Segment Start: TEXT UNDER STUDY

David Ignatius has been a respected journalist for the past 35 years, but now that I’ve discovered “The Director,” his latest spy novel, it’s clear to me that all this time he’s been doing the wrong job. A man of his age and talent ought to be every bit as famous as a lot of thriller writers with bigger names and egos, and half as much intelligence.
The hero of this gripping story is Graham Weber, a businessman who’s made a fortune from telecommunications. The president of the United States asks Weber to take over the “ghost hotel” that is the CIA, and, “flushed by the challenge” of attempting the impossible, Weber agrees. It seems that he has time on his hands, “and like many people who have succeeded in business, he wanted to be famous for something other than making money.”

Segment End: TEXT UNDER STUDY

▸ QUESTIONS
a. Answer the following from the review of "The Director," one answer per line, marked to match.
(i) For how many years has David Ignatius been a journalist?
(ii) In what industry did Graham Weber make his fortune?
(iii) Who asks Weber to take over the CIA?
b. Write a continuation of the review of "The Director," beginning after its final sentence.

Segment Start: INFORMATION PROVIDED

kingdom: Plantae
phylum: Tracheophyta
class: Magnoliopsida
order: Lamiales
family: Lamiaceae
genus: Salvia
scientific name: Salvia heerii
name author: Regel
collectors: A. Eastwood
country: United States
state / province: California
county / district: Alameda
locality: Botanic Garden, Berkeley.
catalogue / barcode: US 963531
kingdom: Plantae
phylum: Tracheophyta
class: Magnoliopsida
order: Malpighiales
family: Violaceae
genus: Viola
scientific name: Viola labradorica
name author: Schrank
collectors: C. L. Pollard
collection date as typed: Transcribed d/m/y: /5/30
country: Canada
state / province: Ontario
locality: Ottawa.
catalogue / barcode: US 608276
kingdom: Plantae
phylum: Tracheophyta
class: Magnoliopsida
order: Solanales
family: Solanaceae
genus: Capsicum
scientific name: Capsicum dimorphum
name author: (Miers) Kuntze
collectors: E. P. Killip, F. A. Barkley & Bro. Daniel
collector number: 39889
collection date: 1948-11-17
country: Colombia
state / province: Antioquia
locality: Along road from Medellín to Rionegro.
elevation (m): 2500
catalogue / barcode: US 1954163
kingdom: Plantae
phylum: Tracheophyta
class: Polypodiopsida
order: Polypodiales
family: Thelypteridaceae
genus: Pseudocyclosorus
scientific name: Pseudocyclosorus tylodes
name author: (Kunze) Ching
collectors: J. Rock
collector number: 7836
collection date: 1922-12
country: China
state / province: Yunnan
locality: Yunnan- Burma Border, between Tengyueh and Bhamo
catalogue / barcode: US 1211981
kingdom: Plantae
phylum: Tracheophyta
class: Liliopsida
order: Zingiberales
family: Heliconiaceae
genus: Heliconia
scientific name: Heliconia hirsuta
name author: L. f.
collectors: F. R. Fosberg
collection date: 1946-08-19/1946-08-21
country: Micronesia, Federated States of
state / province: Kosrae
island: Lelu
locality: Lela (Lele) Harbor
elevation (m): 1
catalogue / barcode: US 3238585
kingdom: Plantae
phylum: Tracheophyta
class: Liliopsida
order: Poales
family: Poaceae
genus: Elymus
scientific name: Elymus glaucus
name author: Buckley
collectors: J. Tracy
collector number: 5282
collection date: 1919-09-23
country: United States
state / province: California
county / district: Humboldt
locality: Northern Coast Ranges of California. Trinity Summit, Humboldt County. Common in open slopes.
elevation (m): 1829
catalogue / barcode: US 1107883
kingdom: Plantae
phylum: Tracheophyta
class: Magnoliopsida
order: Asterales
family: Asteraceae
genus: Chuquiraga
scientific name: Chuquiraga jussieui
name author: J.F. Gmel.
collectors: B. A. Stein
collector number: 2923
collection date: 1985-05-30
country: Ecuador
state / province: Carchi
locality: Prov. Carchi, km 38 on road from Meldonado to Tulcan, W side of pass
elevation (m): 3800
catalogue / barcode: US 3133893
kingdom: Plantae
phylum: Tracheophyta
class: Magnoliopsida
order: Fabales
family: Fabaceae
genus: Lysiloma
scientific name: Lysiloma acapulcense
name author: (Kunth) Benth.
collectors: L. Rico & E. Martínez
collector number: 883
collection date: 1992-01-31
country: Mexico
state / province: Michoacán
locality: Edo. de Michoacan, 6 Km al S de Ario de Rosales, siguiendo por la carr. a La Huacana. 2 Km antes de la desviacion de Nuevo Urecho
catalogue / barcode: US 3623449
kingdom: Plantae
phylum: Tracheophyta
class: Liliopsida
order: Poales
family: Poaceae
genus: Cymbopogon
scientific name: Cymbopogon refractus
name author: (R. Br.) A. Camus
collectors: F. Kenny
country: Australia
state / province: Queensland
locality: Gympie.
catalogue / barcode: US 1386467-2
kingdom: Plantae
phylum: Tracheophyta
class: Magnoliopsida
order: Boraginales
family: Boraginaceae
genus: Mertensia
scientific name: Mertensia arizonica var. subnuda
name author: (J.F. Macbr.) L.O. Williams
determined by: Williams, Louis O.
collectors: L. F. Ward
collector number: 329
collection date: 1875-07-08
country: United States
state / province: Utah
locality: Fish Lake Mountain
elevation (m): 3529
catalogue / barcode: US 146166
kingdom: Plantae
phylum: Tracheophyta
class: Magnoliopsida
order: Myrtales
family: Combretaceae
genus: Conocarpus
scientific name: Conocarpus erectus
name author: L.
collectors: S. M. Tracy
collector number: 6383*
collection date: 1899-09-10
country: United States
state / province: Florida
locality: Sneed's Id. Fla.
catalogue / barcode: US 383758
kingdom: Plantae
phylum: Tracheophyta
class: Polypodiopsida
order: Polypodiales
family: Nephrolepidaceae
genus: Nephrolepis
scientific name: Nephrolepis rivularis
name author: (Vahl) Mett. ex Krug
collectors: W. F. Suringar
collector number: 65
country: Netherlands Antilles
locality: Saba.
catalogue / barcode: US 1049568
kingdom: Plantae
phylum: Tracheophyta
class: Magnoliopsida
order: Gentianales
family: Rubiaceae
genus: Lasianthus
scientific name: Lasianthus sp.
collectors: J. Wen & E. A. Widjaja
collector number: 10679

Segment End: INFORMATION PROVIDED

▸ ANSWERS TO THE EXERCISES
a.
(i) 35 years
(ii) Telecommunications
(iii) The president of the United States

b.
He looks like an inspired choice to head an agency that has helped to squander the country’s moral authority with black ops, renditions, drone strikes and waterboarding. But Weber has been polishing the agency’s image for less than a week when a Swiss-German punk hacker walks into the American consulate in Hamburg (not as easy as it sounds) and insists that the CIA and all its support systems have been hacked. Then he disappears, leaving Weber with a big problem, very little time and a network of spies and bureaucrats who, in some cases, are keen to see him fall flat on his handsome, tanned face.
Weber’s gut decision to let James Morris, a young geek, run the resulting operation looks like the breath of fresh air that Langley needs. At least it does until Morris goes AWOL, leaving an almost invisible electronic exhaust that suggests he may be playing not just both sides but a sophisticated game that threatens to undermine the world economy.
I spotted but one error of fact: Berlin’s Brandenburg Gate is not, as stated, at the eastern end of Unter den Linden, but at the western end. Oh, and I do wish that when writing dialogue spoken by English characters, American writers would use the phrase “old boy” very sparingly or, better still, not at all. The thing is, old boy, we talk like this only when we’re characters in movies, and never when we’re talking to Yanks.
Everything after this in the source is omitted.